____ Source records

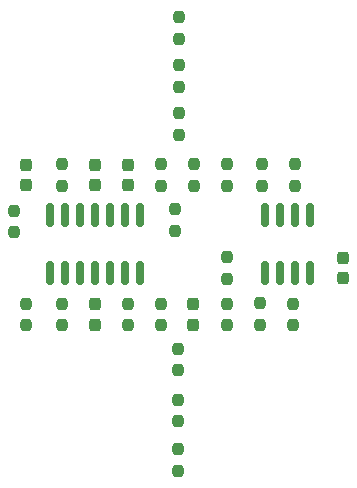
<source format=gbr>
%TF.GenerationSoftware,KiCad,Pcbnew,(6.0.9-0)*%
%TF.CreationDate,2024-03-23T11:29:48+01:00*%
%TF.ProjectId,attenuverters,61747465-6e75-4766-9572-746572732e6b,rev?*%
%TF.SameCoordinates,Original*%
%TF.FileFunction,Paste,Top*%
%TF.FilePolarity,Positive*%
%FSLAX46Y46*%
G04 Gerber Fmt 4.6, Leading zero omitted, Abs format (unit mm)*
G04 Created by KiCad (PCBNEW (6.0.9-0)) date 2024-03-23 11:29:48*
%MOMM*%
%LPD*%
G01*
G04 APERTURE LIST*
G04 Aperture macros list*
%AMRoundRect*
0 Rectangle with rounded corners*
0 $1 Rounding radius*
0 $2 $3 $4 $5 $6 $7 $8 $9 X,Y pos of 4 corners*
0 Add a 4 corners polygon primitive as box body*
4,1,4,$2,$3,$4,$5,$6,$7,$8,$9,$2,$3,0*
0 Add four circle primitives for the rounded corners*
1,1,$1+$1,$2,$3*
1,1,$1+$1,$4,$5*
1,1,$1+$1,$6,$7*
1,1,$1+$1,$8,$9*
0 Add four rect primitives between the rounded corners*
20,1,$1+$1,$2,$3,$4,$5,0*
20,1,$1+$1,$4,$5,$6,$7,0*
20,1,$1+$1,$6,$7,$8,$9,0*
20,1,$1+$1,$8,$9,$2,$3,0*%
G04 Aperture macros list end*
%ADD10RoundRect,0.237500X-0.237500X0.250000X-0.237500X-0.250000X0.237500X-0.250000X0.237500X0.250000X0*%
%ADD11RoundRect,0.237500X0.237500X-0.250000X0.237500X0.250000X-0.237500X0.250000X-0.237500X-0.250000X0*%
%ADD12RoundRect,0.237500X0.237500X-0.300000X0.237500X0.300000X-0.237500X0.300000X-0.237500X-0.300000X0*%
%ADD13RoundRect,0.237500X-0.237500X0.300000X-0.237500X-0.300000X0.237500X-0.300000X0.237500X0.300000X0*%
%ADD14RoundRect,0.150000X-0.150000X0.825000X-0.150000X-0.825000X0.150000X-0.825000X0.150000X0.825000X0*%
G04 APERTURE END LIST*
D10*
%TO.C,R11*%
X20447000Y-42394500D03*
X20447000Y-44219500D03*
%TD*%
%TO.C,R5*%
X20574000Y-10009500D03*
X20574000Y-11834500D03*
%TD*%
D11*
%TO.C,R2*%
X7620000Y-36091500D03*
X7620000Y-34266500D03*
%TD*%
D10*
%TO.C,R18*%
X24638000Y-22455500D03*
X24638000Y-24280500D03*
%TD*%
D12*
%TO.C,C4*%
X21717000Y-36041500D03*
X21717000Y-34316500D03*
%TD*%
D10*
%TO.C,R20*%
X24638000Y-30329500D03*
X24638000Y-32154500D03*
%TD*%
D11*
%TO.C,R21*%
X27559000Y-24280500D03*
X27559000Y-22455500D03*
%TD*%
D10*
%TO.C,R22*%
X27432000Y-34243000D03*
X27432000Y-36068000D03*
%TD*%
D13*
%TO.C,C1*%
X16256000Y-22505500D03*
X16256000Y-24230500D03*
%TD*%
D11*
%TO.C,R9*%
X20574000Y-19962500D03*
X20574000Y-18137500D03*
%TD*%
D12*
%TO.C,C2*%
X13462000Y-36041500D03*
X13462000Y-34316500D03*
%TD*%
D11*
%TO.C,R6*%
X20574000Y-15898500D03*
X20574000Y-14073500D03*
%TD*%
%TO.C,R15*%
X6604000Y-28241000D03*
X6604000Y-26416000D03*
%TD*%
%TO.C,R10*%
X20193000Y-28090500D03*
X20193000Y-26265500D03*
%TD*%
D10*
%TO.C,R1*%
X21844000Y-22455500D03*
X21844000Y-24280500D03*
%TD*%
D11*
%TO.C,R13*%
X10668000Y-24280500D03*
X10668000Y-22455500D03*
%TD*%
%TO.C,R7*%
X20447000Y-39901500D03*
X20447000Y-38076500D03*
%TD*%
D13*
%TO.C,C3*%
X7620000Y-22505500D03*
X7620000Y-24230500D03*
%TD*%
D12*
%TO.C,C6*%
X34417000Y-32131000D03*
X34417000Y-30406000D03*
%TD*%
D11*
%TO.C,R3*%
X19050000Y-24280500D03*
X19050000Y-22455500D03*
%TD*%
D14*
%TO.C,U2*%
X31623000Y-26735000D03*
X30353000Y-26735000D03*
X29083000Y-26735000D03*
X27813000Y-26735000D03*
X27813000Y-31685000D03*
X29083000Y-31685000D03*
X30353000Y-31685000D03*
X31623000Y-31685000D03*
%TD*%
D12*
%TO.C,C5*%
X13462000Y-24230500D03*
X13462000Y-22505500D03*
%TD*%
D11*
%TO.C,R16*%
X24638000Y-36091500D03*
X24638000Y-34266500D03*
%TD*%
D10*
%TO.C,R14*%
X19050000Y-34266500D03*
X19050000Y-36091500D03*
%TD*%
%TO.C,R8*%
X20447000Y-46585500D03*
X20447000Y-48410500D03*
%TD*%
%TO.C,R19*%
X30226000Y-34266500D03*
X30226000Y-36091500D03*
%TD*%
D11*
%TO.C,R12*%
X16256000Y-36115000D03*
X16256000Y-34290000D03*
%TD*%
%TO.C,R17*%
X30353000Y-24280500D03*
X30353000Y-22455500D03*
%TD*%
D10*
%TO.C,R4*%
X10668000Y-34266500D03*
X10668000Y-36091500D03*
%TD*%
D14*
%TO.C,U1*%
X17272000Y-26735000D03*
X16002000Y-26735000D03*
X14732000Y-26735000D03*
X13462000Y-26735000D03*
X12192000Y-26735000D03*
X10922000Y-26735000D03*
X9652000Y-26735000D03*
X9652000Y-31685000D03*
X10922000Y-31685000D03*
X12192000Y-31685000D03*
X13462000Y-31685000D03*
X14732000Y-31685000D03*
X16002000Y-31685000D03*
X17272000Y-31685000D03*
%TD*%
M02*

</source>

________

What you should do:
If a record contains a picture, omit the picture and repeat everything else exactly.

Solution to this problem:
<source format=gbr>
%TF.GenerationSoftware,KiCad,Pcbnew,(6.0.9-0)*%
%TF.CreationDate,2024-03-23T11:29:48+01:00*%
%TF.ProjectId,attenuverters,61747465-6e75-4766-9572-746572732e6b,rev?*%
%TF.SameCoordinates,Original*%
%TF.FileFunction,Paste,Top*%
%TF.FilePolarity,Positive*%
%FSLAX46Y46*%
G04 Gerber Fmt 4.6, Leading zero omitted, Abs format (unit mm)*
G04 Created by KiCad (PCBNEW (6.0.9-0)) date 2024-03-23 11:29:48*
%MOMM*%
%LPD*%
G01*
G04 APERTURE LIST*
G04 Aperture macros list*
%AMRoundRect*
0 Rectangle with rounded corners*
0 $1 Rounding radius*
0 $2 $3 $4 $5 $6 $7 $8 $9 X,Y pos of 4 corners*
0 Add a 4 corners polygon primitive as box body*
4,1,4,$2,$3,$4,$5,$6,$7,$8,$9,$2,$3,0*
0 Add four circle primitives for the rounded corners*
1,1,$1+$1,$2,$3*
1,1,$1+$1,$4,$5*
1,1,$1+$1,$6,$7*
1,1,$1+$1,$8,$9*
0 Add four rect primitives between the rounded corners*
20,1,$1+$1,$2,$3,$4,$5,0*
20,1,$1+$1,$4,$5,$6,$7,0*
20,1,$1+$1,$6,$7,$8,$9,0*
20,1,$1+$1,$8,$9,$2,$3,0*%
G04 Aperture macros list end*
%ADD10RoundRect,0.237500X-0.237500X0.250000X-0.237500X-0.250000X0.237500X-0.250000X0.237500X0.250000X0*%
%ADD11RoundRect,0.237500X0.237500X-0.250000X0.237500X0.250000X-0.237500X0.250000X-0.237500X-0.250000X0*%
%ADD12RoundRect,0.237500X0.237500X-0.300000X0.237500X0.300000X-0.237500X0.300000X-0.237500X-0.300000X0*%
%ADD13RoundRect,0.237500X-0.237500X0.300000X-0.237500X-0.300000X0.237500X-0.300000X0.237500X0.300000X0*%
%ADD14RoundRect,0.150000X-0.150000X0.825000X-0.150000X-0.825000X0.150000X-0.825000X0.150000X0.825000X0*%
G04 APERTURE END LIST*
D10*
%TO.C,R11*%
X20447000Y-42394500D03*
X20447000Y-44219500D03*
%TD*%
%TO.C,R5*%
X20574000Y-10009500D03*
X20574000Y-11834500D03*
%TD*%
D11*
%TO.C,R2*%
X7620000Y-36091500D03*
X7620000Y-34266500D03*
%TD*%
D10*
%TO.C,R18*%
X24638000Y-22455500D03*
X24638000Y-24280500D03*
%TD*%
D12*
%TO.C,C4*%
X21717000Y-36041500D03*
X21717000Y-34316500D03*
%TD*%
D10*
%TO.C,R20*%
X24638000Y-30329500D03*
X24638000Y-32154500D03*
%TD*%
D11*
%TO.C,R21*%
X27559000Y-24280500D03*
X27559000Y-22455500D03*
%TD*%
D10*
%TO.C,R22*%
X27432000Y-34243000D03*
X27432000Y-36068000D03*
%TD*%
D13*
%TO.C,C1*%
X16256000Y-22505500D03*
X16256000Y-24230500D03*
%TD*%
D11*
%TO.C,R9*%
X20574000Y-19962500D03*
X20574000Y-18137500D03*
%TD*%
D12*
%TO.C,C2*%
X13462000Y-36041500D03*
X13462000Y-34316500D03*
%TD*%
D11*
%TO.C,R6*%
X20574000Y-15898500D03*
X20574000Y-14073500D03*
%TD*%
%TO.C,R15*%
X6604000Y-28241000D03*
X6604000Y-26416000D03*
%TD*%
%TO.C,R10*%
X20193000Y-28090500D03*
X20193000Y-26265500D03*
%TD*%
D10*
%TO.C,R1*%
X21844000Y-22455500D03*
X21844000Y-24280500D03*
%TD*%
D11*
%TO.C,R13*%
X10668000Y-24280500D03*
X10668000Y-22455500D03*
%TD*%
%TO.C,R7*%
X20447000Y-39901500D03*
X20447000Y-38076500D03*
%TD*%
D13*
%TO.C,C3*%
X7620000Y-22505500D03*
X7620000Y-24230500D03*
%TD*%
D12*
%TO.C,C6*%
X34417000Y-32131000D03*
X34417000Y-30406000D03*
%TD*%
D11*
%TO.C,R3*%
X19050000Y-24280500D03*
X19050000Y-22455500D03*
%TD*%
D14*
%TO.C,U2*%
X31623000Y-26735000D03*
X30353000Y-26735000D03*
X29083000Y-26735000D03*
X27813000Y-26735000D03*
X27813000Y-31685000D03*
X29083000Y-31685000D03*
X30353000Y-31685000D03*
X31623000Y-31685000D03*
%TD*%
D12*
%TO.C,C5*%
X13462000Y-24230500D03*
X13462000Y-22505500D03*
%TD*%
D11*
%TO.C,R16*%
X24638000Y-36091500D03*
X24638000Y-34266500D03*
%TD*%
D10*
%TO.C,R14*%
X19050000Y-34266500D03*
X19050000Y-36091500D03*
%TD*%
%TO.C,R8*%
X20447000Y-46585500D03*
X20447000Y-48410500D03*
%TD*%
%TO.C,R19*%
X30226000Y-34266500D03*
X30226000Y-36091500D03*
%TD*%
D11*
%TO.C,R12*%
X16256000Y-36115000D03*
X16256000Y-34290000D03*
%TD*%
%TO.C,R17*%
X30353000Y-24280500D03*
X30353000Y-22455500D03*
%TD*%
D10*
%TO.C,R4*%
X10668000Y-34266500D03*
X10668000Y-36091500D03*
%TD*%
D14*
%TO.C,U1*%
X17272000Y-26735000D03*
X16002000Y-26735000D03*
X14732000Y-26735000D03*
X13462000Y-26735000D03*
X12192000Y-26735000D03*
X10922000Y-26735000D03*
X9652000Y-26735000D03*
X9652000Y-31685000D03*
X10922000Y-31685000D03*
X12192000Y-31685000D03*
X13462000Y-31685000D03*
X14732000Y-31685000D03*
X16002000Y-31685000D03*
X17272000Y-31685000D03*
%TD*%
M02*

</source>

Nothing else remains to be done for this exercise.